#### Wednesday, July 21st, 2010...2:38 pm

## Euler, Yoda, and Wildcats, oh my!

In the last post Doodling with Euler, we explored the Euler Characteristic with a sweeping doodle! Now, let’s apply it to some other images!

First, consider this image of the Davidson College Wildcat logo.

The image is constructed first as a stippling of the standard logo. Then, an algorithm is run that forms a Traveling Salesman path over the vertices. So, we have one continuous line that forms a circuit over these points. A distance measure was also used so there are no intersecting lines in the image. So if we count vertices in the original image, there are 5,000. In the previous post, we included intersection points as vertices. Again, there are none in this image. How many edges? There is one edge for every vertex so there are 5,000 edges, too. So, how many faces are there in this image? What do you think?
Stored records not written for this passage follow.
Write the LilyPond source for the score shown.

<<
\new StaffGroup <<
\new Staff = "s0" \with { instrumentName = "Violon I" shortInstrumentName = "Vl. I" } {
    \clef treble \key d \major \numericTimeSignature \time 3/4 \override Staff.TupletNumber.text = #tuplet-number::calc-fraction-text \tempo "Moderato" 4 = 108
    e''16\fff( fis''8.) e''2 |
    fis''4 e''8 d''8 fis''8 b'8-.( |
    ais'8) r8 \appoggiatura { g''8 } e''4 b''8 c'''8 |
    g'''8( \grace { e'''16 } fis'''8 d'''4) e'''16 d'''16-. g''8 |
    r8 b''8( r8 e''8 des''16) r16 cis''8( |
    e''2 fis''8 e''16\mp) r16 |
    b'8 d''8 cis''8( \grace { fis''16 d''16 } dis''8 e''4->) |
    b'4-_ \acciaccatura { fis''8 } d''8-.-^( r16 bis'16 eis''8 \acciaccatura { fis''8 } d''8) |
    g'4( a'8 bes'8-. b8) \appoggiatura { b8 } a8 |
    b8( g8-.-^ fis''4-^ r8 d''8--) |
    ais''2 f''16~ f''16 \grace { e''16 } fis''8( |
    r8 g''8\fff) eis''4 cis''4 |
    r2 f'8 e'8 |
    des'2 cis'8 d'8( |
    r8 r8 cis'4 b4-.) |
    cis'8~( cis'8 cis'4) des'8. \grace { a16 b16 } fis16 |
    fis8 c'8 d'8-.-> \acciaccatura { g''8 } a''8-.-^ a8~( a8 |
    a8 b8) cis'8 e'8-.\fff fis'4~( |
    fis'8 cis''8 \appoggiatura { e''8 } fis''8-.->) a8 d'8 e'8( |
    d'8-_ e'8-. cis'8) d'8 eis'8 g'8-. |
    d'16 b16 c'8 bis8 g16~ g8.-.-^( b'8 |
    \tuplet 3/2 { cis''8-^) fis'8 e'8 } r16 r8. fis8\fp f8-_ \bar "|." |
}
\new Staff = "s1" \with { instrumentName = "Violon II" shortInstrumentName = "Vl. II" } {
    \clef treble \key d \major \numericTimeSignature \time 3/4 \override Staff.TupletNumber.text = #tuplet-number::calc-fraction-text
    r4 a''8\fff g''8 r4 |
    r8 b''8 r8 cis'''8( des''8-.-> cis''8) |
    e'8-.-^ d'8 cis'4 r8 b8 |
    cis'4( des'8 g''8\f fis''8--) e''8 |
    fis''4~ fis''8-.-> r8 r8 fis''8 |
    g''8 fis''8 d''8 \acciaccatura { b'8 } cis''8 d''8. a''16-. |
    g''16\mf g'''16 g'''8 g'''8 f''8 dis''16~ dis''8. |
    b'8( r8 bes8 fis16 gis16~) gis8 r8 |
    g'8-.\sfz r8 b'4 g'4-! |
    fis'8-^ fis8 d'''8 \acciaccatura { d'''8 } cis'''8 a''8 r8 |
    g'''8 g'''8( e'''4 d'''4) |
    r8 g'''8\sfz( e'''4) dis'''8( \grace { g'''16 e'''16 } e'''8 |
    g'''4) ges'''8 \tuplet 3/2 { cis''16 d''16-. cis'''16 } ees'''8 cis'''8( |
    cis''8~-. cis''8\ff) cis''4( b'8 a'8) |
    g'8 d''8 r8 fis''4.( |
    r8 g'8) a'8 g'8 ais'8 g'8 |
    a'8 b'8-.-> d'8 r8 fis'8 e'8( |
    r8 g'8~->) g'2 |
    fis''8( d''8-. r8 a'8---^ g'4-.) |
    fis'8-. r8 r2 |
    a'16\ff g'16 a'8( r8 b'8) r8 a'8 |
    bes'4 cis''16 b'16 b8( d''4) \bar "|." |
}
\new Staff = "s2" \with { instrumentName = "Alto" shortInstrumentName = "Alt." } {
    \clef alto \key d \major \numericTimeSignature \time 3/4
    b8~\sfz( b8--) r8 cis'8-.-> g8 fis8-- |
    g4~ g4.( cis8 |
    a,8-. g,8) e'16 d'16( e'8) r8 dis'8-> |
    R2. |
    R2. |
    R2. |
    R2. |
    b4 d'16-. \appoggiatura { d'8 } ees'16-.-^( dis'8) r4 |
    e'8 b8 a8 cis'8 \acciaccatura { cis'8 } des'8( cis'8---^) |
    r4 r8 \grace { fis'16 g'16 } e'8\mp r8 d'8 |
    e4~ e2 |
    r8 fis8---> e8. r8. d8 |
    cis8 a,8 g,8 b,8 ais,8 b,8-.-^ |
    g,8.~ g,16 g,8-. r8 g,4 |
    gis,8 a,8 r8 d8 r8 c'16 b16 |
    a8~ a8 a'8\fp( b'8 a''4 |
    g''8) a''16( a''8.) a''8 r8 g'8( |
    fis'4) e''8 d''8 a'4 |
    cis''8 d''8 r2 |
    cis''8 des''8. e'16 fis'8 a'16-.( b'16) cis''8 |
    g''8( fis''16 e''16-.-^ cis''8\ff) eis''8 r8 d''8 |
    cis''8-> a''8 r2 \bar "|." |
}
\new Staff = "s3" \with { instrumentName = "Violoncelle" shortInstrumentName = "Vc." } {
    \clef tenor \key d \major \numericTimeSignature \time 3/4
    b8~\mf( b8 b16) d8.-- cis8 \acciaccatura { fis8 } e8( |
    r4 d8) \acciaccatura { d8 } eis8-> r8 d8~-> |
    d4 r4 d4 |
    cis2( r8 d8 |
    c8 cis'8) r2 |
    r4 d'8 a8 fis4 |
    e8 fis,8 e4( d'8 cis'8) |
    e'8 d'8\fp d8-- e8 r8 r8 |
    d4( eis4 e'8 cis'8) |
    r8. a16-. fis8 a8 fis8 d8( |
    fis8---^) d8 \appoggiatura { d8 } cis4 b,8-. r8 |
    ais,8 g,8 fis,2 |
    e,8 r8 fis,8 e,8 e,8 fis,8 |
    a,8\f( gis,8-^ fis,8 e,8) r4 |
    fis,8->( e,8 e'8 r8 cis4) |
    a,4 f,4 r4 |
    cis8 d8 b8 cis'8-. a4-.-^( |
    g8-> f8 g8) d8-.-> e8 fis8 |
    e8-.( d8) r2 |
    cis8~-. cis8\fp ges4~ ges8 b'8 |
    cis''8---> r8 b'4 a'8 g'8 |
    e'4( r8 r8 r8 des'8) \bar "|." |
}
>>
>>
Let’s lean on Euler for help. Remember

V – E + F = 2.

So, for the Wildcat image, we have:

5000 – 5000 + F = 2,

so, F = 2. Think about that. This means there are only 2 enclosed regions in this image! Believe it? Look below, and you can see it easier as we’ve enclosed one region in red and left the other its original white.

Let’s try another image. Now, let’s use for the force on an image of Yoda! This close-up of Yoda’s face is part of a model created by Kecskemeti B. Zoltan.

The larger image, which can be accessed from Using the Force of Math in Star Wars, contains 53,770 faces and 53,756 vertices. So, how many edges are there? Again, we simply apply Euler’s Characteristic to find:

E = V + F – 2 = 53770 + 53756 – 2 = 107,524.

Yoda’s feeling pretty on edge in this picture!

Hope you enjoyed using a powerful, among many, insight of Euler!